▸ Job
From the line holding "if (Rst==1)" to the final line below, restate each line word for word and add nothing.
━━━ Data supplied
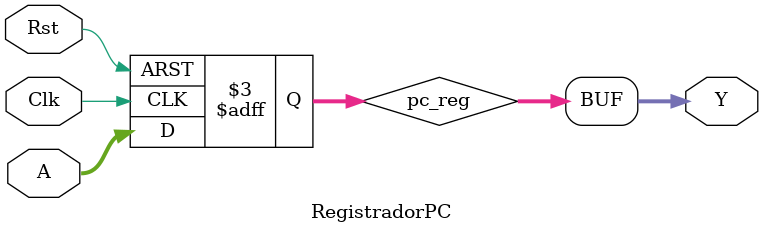
<source format=v>
module RegistradorPC(
    input wire [31:0] A, // Entrada para o novo valor do PC
    input wire Clk,     // Sinal de clock
    input wire Rst,     // Sinal de reset
    output wire [31:0] Y // Saída do valor atual do PC
);

    reg [31:0] pc_reg; // Registrador para armazenar o valor do PC

    always @(posedge Clk or posedge Rst) begin
        if (Rst==1)
            pc_reg <= 0; // Reseta o valor do PC para 0 em caso de reset
        else
            pc_reg <= A; // Atualiza o valor do PC com a entrada A na borda de subida do clock
    end

    assign Y = pc_reg; // Saída Y é o valor do registrador pc_reg

endmodule
</source>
━━━━━━
▸ Exercise solution
        if (Rst==1)
            pc_reg <= 0; // Reseta o valor do PC para 0 em caso de reset
        else
            pc_reg <= A; // Atualiza o valor do PC com a entrada A na borda de subida do clock
    end

    assign Y = pc_reg; // Saída Y é o valor do registrador pc_reg

endmodule
</source>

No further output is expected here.